Cardiovascular complications are decreasing among Australians with type 2 diabetes but disparities remain in mortality compared to people without diabetes, new figures from WA show.

A study of complication rates among people enrolled in the Fremantle Diabetes Study also shows the excess rates of end-stage kidney disease in people with T2D appear to have worsened over the last two decades, despite improvements in treatment.

The findings come from an analysis of changes in complications and mortality rates in the 15 years separating the first phase of the Fremantle Diabetes Study (1993-96)  and the second phase (2008-2011).

Researchers calculated five-year incidence rates for complications in 1291 participants with T2D from phase 1 and 1509 patients from phase 2 and compared these with rates for control groups of 5159 and 6036 patients without diabetes, respectively.

For myocardial infarction (MI), incidence rates declined by 39% in patients with T2D and by 20% in patients without T2D.

For stroke there was a 45% reduction among patients with T2D but no change in patients without diabetes.

Patients with T2D also showed greater decreases in incidence rates of heart failure (38% vs 30%) and cardiovascular disease mortality (63% vs 51%).

However despite decreases in mortality and increases in overall survival rates among all patient groups, a significant difference in mortality rates remained between people with and without diabetes.

End stage kidney disease incidence increased six-fold in the T2D patients and four-fold in the group without diabetes.

At baseline, the combined cohorts had a mean age of 65 years and 50% were male.

Study author Dr Wendy Davis (PhD) an epidemiologist and Research Associate Professor at the University of Western Australia, told the limbic that intensification of cardiovascular risk factor management, in particular statin therapy, had likely reduced cardiovascular mortality dramatically and increased overall survival in those with and without type 2 diabetes.

“However, although people with and without type 2 diabetes are living longer, the gap in all-cause mortality between these groups persists,” she noted.

“This may be due to the common soil hypothesis, whereby people who have type 2 diabetes have historical risk factors that also predispose them to other chronic conditions such as cancer and respiratory disease and, with the competing risk of CVD death diminishing, those with type 2 diabetes are dying prematurely from these other causes instead.

Dr Davis said there had been a huge increase in the numbers being treated for end-stage kidney disease due to longer survival and greater willingness to treat and be treated at older ages than before, and this has resource and equity implications.

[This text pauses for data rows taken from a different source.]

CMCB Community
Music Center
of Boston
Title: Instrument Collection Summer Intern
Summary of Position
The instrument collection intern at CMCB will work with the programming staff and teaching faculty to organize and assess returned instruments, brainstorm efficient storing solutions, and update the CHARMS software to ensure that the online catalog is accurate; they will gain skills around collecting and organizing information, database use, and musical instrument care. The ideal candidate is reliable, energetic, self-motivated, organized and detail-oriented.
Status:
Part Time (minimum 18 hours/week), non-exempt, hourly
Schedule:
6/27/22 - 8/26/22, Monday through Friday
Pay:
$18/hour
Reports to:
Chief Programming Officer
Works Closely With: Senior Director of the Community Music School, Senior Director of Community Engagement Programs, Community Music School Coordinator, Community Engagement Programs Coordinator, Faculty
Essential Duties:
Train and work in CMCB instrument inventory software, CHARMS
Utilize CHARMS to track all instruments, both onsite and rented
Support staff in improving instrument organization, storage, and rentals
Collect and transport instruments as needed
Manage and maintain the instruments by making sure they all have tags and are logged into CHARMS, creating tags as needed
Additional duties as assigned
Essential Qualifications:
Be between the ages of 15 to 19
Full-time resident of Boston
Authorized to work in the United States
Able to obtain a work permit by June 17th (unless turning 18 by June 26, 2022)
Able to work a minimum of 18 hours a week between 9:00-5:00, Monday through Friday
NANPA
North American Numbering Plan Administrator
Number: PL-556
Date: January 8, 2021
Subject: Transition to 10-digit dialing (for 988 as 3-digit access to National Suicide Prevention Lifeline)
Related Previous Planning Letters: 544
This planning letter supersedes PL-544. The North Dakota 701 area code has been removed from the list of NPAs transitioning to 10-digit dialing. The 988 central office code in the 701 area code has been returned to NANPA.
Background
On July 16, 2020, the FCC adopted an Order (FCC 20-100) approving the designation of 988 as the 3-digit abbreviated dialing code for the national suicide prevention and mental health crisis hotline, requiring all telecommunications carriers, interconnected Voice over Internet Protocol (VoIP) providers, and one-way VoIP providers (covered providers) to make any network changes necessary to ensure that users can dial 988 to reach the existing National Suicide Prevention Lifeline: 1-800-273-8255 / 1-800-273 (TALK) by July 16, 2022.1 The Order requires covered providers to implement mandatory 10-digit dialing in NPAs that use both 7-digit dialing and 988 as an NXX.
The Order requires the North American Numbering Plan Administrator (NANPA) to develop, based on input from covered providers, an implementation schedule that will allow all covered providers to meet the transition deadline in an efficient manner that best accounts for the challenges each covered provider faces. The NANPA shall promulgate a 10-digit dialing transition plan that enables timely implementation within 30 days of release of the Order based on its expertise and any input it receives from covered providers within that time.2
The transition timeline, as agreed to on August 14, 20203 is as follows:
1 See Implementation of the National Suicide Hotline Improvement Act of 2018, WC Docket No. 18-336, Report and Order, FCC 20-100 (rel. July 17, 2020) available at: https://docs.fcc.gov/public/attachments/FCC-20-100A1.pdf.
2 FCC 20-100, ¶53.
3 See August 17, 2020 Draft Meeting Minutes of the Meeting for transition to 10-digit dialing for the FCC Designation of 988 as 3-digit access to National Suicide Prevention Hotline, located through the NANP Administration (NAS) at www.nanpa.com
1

“Thus in addition to continuing to intensively manage CVD risk factors and glycaemia, we need to focus on preventing kidney disease,” she said.

“The management of type 2 diabetes has intensified significantly between the Fremantle Diabetes Study phases with significant benefits in terms of CVD outcomes and mortality, but more needs to be done to prevent type 2 diabetes in the first place at a population level and prevention of kidney disease needs to be prioritised,” she concluded.